* Aim of the task *
One number is the expected answer: the count of lines in the material below containing the word "name".

Information Block Start

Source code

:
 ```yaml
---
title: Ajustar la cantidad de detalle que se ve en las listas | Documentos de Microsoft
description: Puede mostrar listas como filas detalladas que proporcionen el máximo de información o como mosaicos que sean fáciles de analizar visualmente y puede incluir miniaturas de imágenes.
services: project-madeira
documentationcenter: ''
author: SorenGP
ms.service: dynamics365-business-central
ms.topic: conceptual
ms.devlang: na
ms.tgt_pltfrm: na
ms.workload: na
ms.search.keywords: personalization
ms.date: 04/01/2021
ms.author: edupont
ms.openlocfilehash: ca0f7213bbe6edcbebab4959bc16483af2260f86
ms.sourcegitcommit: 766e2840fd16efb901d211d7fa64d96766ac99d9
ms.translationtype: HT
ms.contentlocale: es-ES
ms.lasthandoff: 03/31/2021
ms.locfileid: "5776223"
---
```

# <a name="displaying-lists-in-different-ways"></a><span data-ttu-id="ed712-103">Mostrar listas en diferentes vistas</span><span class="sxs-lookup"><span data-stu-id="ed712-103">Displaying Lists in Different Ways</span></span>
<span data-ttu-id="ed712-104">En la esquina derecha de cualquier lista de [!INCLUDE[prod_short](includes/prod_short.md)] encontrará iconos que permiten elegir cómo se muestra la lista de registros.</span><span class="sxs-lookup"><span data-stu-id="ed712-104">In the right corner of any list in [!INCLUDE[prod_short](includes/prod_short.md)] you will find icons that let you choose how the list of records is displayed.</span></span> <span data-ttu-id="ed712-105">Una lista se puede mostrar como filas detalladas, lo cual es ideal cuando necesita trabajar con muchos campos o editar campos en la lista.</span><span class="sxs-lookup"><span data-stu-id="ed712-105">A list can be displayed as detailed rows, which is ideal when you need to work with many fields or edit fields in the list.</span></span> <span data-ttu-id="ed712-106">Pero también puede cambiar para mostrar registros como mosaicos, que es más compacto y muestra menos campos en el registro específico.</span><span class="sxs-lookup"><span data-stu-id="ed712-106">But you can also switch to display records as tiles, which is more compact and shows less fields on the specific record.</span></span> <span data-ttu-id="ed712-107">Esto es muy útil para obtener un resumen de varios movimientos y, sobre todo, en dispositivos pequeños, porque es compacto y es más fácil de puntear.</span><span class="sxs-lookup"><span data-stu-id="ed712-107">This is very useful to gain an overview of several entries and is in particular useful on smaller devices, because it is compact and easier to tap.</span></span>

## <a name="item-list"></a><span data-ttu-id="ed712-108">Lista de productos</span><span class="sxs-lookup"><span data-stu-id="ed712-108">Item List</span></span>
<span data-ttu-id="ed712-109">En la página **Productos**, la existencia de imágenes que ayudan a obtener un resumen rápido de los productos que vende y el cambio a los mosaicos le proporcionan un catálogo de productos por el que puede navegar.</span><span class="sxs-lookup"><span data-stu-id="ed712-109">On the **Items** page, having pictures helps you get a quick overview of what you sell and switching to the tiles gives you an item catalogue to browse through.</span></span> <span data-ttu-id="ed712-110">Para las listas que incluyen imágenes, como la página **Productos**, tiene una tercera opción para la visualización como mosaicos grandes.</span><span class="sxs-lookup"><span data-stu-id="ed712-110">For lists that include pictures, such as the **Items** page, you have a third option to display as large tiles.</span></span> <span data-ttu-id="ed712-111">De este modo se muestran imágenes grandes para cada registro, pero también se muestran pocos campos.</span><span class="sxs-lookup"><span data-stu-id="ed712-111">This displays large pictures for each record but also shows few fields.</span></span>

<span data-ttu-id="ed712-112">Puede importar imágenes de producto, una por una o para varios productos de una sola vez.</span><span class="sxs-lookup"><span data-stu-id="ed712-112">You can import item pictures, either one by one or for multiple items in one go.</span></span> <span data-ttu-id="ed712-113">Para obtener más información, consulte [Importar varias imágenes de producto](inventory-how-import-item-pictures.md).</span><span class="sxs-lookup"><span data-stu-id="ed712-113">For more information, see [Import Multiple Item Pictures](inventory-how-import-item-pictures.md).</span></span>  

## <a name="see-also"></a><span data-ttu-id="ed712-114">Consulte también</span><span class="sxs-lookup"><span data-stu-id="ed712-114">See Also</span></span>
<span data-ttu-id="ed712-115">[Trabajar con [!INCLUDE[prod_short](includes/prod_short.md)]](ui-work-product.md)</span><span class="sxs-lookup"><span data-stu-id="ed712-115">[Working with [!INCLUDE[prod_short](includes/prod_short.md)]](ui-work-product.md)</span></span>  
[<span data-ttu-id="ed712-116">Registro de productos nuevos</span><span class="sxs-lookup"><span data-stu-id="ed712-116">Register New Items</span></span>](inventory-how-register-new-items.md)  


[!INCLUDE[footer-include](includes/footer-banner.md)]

Information Block End
Information Block Start

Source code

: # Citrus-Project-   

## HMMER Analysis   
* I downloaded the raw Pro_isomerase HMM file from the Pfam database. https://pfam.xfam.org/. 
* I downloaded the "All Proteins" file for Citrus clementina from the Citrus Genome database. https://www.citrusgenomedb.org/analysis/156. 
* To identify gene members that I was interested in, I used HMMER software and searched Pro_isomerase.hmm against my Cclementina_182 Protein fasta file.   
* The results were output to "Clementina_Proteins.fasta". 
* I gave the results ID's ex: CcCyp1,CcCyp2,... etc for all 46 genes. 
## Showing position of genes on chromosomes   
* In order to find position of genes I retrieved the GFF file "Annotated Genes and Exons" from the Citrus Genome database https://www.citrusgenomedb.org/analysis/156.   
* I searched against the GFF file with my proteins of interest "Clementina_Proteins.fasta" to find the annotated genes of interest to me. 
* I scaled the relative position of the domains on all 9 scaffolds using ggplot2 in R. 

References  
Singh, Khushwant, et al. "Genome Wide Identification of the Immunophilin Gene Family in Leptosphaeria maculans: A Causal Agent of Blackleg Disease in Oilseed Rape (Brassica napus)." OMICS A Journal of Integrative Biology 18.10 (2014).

Information Block End

* Your solution *
3